I don’t think she lets herself wonder that.

 

Summing up

Can someone unbeautiful make something beautiful and worthy? Of course they can. That is what making beautiful things is all about.

We are all of us unbeautiful. No book survives a hate reading, so they say. In an extreme enough purity culture, no one is pure. None of us are perfect, nor can we be, nor should we be.

I have been hurt, and I have hurt others. I tell myself that when I have hurt others it’s been by mistake, not maliciousness, but I know that mistakes hurt just as much as malevolence does. People make mistakes. People hurt each other. That’s okay, it’s part of being a person.

(Have I hurt you? I’m sorry. I have never hurt anyone without feeling sorrow, but once or twice I have been so ashamed I couldn’t bear to speak the apology.)

There is a very potent reason to believe in the perfect narcissist – fabulous monsters of hate – because it absolves us of responsibility. We did nothing wrong, the people who hurt us were monsters, don’t you understand? And because they are monsters, we are permitted to do whatever we want to hurt and wound them however we can.

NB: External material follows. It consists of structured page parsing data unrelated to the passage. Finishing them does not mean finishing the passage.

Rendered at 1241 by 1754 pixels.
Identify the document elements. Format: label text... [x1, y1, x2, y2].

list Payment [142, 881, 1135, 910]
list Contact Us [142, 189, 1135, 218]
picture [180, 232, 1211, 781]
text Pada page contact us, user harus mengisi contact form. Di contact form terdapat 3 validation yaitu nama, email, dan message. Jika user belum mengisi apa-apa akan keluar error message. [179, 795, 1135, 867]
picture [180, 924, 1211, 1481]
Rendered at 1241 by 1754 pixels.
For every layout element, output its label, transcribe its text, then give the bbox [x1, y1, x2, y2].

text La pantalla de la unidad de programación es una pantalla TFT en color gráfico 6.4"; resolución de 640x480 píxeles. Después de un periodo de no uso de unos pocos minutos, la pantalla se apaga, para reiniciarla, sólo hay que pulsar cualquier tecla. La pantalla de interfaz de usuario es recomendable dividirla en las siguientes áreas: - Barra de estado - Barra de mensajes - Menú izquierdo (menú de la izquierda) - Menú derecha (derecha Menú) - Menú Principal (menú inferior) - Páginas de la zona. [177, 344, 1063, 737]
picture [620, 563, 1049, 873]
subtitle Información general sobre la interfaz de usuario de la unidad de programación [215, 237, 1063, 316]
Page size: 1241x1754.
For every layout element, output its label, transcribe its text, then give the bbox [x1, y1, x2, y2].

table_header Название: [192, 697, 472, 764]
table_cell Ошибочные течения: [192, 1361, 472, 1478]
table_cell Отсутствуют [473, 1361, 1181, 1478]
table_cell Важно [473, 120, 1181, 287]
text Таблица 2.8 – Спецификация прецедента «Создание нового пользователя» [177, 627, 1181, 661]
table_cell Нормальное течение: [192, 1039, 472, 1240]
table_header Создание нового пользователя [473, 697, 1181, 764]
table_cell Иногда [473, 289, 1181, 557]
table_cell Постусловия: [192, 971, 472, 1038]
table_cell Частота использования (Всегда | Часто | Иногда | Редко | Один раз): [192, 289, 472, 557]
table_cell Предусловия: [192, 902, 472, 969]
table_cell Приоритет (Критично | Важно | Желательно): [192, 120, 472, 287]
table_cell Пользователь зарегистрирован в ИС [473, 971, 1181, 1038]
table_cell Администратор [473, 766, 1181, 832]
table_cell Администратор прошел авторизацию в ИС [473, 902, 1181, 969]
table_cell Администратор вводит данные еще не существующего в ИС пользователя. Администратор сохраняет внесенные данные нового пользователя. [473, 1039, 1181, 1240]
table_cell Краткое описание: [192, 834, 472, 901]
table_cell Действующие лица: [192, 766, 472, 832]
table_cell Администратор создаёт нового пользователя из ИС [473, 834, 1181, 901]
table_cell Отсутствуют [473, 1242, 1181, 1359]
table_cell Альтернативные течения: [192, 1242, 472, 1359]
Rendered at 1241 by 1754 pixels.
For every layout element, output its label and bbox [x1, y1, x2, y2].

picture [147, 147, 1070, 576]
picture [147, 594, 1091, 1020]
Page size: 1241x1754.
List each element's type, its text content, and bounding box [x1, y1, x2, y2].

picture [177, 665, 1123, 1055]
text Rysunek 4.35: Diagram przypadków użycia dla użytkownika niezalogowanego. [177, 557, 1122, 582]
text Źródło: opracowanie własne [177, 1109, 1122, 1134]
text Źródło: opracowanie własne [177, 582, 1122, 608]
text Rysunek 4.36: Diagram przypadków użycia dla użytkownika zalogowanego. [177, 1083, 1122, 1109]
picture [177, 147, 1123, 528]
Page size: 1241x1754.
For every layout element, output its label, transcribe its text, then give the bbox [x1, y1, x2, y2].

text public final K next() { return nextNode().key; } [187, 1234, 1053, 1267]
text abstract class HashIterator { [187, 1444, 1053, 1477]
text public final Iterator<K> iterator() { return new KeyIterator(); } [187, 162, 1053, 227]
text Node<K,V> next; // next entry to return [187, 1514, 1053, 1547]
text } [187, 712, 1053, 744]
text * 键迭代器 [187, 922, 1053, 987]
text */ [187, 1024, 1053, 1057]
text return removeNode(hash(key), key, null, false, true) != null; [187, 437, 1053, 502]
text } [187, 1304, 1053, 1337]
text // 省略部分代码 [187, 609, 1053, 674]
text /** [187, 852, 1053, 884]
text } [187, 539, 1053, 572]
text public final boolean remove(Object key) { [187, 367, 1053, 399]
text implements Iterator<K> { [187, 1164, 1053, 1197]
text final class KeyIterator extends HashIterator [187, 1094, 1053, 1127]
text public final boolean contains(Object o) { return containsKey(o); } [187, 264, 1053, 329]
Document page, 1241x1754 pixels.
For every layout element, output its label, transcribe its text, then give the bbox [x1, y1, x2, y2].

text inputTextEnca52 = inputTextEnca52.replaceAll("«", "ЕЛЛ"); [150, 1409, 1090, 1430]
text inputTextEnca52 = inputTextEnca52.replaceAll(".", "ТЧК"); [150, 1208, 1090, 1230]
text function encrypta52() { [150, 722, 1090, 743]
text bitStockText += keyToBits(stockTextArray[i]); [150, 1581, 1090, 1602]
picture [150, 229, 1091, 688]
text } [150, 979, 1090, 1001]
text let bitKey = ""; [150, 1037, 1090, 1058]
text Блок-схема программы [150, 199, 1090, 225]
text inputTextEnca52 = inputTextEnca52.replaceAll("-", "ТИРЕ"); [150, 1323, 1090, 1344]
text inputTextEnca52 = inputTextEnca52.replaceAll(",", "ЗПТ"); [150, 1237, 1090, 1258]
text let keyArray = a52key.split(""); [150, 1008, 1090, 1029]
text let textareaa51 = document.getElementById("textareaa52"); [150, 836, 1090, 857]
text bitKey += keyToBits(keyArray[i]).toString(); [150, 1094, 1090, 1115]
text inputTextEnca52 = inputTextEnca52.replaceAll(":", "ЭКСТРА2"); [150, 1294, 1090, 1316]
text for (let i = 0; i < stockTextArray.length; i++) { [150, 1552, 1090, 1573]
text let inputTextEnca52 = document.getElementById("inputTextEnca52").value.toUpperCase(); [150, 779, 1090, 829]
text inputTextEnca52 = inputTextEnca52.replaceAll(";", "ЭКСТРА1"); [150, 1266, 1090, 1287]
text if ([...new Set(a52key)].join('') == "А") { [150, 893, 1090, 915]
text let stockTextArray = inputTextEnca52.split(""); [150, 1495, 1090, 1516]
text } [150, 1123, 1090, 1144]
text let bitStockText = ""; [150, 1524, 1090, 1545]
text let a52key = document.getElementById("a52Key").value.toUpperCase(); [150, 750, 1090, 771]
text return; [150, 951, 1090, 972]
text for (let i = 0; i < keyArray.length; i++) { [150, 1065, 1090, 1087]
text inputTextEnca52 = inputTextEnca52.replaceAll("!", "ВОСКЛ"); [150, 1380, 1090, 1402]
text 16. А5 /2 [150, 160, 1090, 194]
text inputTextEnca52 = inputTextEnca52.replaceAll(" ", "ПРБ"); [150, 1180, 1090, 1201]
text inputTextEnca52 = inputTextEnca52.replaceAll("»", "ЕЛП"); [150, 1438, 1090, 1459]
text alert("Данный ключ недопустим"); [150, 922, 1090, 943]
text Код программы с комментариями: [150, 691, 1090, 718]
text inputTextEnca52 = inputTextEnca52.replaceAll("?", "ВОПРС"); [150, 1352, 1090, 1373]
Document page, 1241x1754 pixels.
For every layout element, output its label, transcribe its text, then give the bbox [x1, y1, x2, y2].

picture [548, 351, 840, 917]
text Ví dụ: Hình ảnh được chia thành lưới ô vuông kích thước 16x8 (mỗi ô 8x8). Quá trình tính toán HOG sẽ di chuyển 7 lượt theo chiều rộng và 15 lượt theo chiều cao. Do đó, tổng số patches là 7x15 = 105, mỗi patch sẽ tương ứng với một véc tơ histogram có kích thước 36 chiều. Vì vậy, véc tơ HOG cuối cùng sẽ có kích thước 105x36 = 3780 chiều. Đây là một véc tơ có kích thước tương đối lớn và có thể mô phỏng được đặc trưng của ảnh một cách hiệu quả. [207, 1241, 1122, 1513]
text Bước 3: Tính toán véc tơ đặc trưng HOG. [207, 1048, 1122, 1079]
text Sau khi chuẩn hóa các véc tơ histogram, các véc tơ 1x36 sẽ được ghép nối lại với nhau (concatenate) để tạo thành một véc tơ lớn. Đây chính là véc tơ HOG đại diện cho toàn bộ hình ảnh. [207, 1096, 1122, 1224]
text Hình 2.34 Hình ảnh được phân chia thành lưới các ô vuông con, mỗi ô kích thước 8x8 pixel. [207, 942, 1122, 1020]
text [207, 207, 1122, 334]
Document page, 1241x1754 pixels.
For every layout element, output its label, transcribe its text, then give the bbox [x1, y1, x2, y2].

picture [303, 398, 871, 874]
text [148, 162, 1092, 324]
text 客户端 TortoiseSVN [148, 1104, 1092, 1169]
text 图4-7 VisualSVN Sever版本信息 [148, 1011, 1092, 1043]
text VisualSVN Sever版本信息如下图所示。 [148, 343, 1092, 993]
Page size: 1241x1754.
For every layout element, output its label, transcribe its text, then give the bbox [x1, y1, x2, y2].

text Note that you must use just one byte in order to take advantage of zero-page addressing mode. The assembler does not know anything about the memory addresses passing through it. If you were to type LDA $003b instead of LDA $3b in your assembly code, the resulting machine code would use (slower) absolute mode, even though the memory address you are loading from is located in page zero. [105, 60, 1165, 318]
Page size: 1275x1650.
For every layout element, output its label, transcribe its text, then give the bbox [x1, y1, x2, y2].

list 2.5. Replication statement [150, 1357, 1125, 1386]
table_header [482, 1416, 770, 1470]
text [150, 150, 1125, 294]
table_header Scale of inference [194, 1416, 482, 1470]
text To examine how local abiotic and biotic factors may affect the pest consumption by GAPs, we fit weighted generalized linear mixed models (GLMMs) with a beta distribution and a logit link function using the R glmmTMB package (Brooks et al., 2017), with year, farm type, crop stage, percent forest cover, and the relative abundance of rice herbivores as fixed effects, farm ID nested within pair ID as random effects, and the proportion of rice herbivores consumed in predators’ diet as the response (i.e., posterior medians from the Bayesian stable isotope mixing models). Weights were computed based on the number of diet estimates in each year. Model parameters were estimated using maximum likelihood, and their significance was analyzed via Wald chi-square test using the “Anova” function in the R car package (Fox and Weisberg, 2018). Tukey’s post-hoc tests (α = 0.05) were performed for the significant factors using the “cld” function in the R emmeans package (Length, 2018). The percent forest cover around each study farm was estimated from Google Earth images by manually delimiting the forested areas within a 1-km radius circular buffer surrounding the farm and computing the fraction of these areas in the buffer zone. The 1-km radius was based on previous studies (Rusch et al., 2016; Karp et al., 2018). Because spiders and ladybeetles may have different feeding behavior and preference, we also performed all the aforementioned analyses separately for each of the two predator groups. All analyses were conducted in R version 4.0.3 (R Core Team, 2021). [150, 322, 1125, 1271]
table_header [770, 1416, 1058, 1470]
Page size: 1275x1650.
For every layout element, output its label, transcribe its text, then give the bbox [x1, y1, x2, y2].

Did I do anything wrong, to invite the hurts I received? Did the people accusing these authors of mistreatment do something to deserve it? It doesn’t matter if we did wrong, or didn’t. A mistake hurts as badly as maliciousness, and the deserving feel pain as sharply as the undeserving do.

But when someone decides to hurt someone else, and does so, whether it is in the bedroom or in denying them their humanity or in forcing them to recant their claims, that matters. It matters a lot.

These authors could have decided to apologize. They could have decided to make amends, even if imperfectly. They could have decided to make peace with living in a world where they did something wrong.

Instead, they made the choice to try and force those they hurt away into the shadows, so they could live in a world that believes they have always been right.

Can we consume the art of monsters, if they truly existed? Can we enjoy it?

Of course we can.

But no matter how perfect and beautiful the art they make is, creators will always retain the power to do something astonishing.

They can sour what was once sweet.

These authors, all of them, have made their books bitter to me. And it is no one’s fault but their own.

I wonder if they regret that.

 

(China, Neil, Joanne, I am sorry if this has hurt you. I invite you to make peace with the reality we all live in - one in which we hurt each other - and to recognize that everyone in this world should have the opportunity to carry their hurt with as much dignity as they can. Finding that dignity is, often, the first step towards healing. I hope you learn to understand my thought that it is wrong - undignified - to strip the dignity from others, by forcing them to carry their pain secretly and in fear. I hope you all find a way to carry your hurts with dignity. I hope you heal. And I hope you all, even if imperfectly, do what you can to apologize.)